Each RQL query answer is in effect a tuple of variable bindings, as
specified in the Select clause.

A tutorial introduction to RQL can be linked to from
http://sesame.aidministrator.nl/.

We can compare DQL 0.1 with the summary description of RQL given above
as follows.  A DQL 0.1 query consists of two parts, a Query Premise and
a Query Pattern:

 * Query Premise: a DAML+OIL KB that is effectively asserted to the
queried KB for the duration of the query.  It is to contain assumptions
particular to the current query.  There is nothing corresponding to a
query premise in RQL.  A query premise seems important in that it allows
a query to hypothesize an object (e.g., "if Foo is a Person with two
male siblings ?") and then ask questions about that hypothesized object.

 * Query Pattern: the Query Pattern corresponds to the From clause in
RQL.  It is a specification of a conjunction of RDF statements in the
form of a collection of triples, each of which corresponds to an RDF
statement except that its predicate, subject, and/or object can be a
variable.

There is nothing in DQL 0.1 corresponding to the RQL Select clause.  A
binding for each query variable is included in an answer and the
bindings are in an unspecified order.  Adding a Select clause to DQL
that, for example, specifies a pattern in the form of an s-expression
containing some or all of the query variables so that each answer is an
instance of that pattern, appears to be a nonproblematic modular
addition.

▶ _RECORD EXCERPTS_
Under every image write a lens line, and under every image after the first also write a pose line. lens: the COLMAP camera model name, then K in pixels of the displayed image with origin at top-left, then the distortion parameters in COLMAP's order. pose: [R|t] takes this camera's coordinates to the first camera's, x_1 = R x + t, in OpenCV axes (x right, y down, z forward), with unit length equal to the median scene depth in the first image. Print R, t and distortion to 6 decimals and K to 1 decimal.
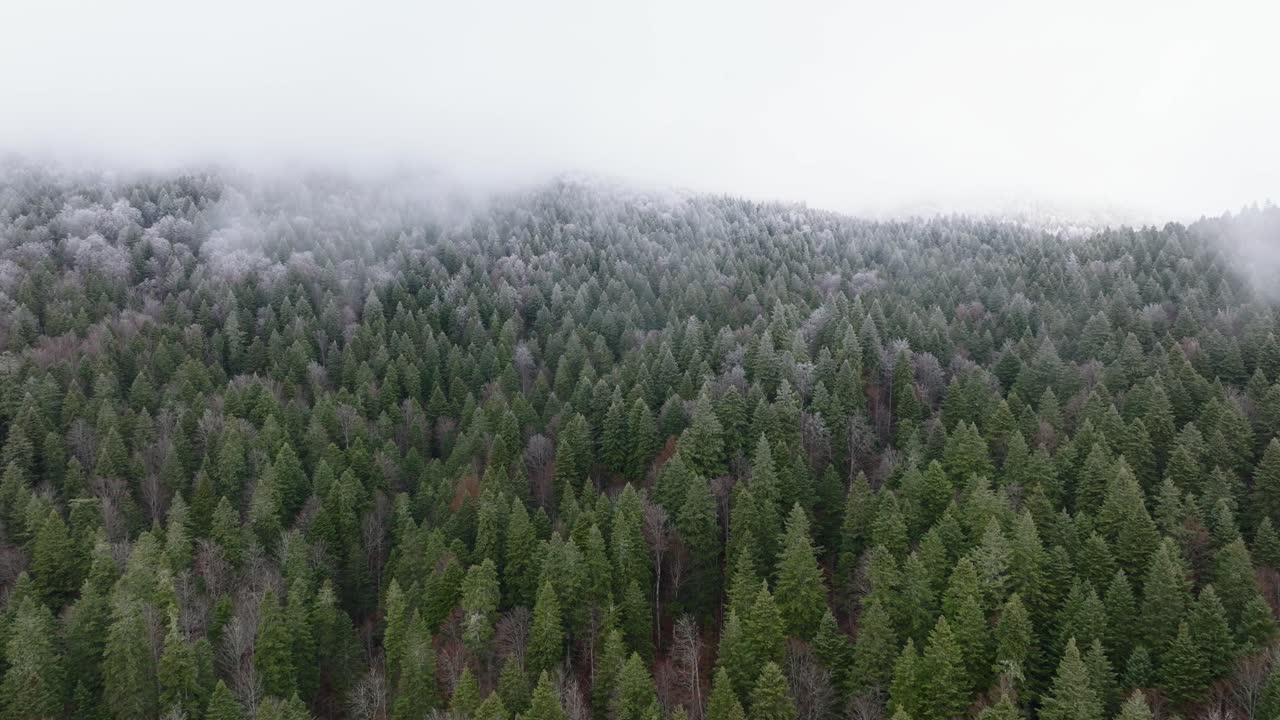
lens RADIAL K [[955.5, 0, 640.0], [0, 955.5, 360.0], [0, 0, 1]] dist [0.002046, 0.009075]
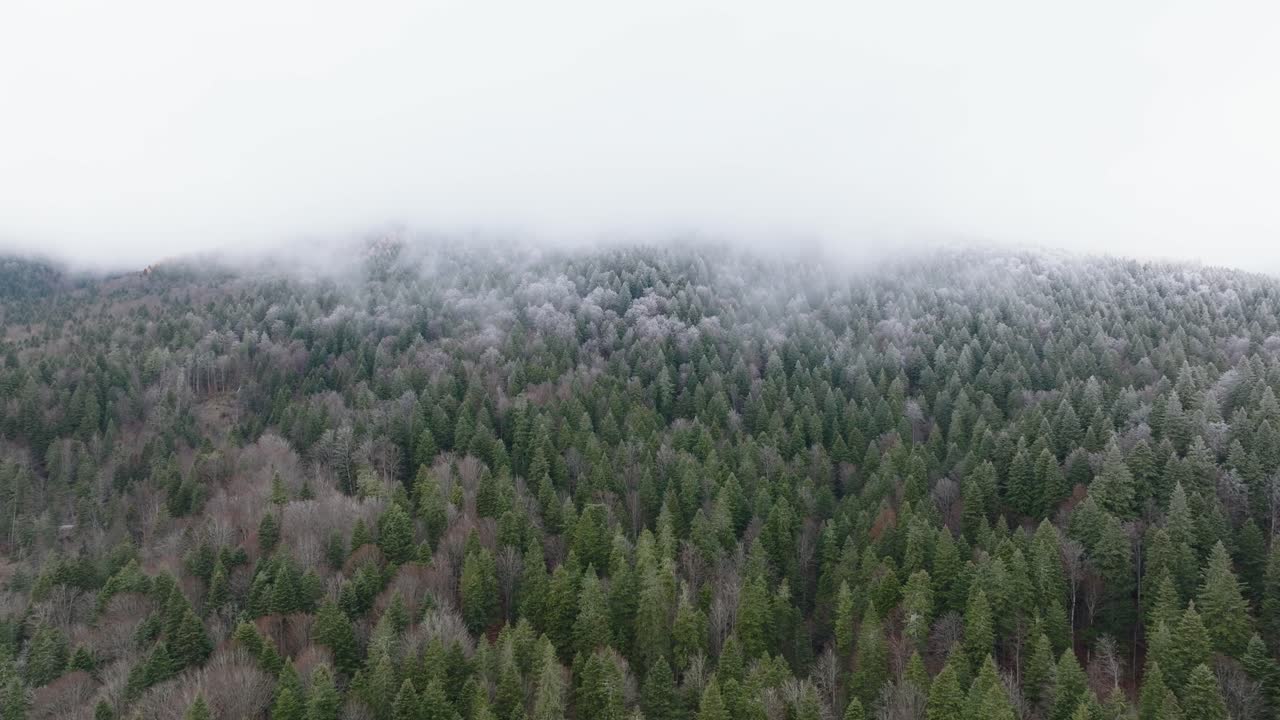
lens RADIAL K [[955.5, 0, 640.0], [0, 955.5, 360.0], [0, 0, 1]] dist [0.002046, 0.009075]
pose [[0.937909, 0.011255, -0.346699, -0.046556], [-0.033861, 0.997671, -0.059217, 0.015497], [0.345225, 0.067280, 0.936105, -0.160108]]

...

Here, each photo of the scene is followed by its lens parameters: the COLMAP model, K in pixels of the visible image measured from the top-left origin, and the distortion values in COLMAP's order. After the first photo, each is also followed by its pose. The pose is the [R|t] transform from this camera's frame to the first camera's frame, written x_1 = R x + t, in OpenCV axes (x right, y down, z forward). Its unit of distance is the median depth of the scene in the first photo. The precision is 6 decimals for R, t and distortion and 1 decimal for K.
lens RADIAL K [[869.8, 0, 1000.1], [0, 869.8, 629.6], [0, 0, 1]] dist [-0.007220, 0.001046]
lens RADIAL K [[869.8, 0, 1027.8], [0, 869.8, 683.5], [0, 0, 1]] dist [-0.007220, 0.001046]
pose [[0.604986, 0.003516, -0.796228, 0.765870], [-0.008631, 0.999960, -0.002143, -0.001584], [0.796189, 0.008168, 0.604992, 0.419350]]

▶ _YOUR INSTRUCTIONS_
In the excerpt comparing DQL 0.1 with RQL, which RQL clause does the DQL Query Pattern correspond to? Nothing here depends on the records.

▶ _TASK SOLUTION_
The From clause.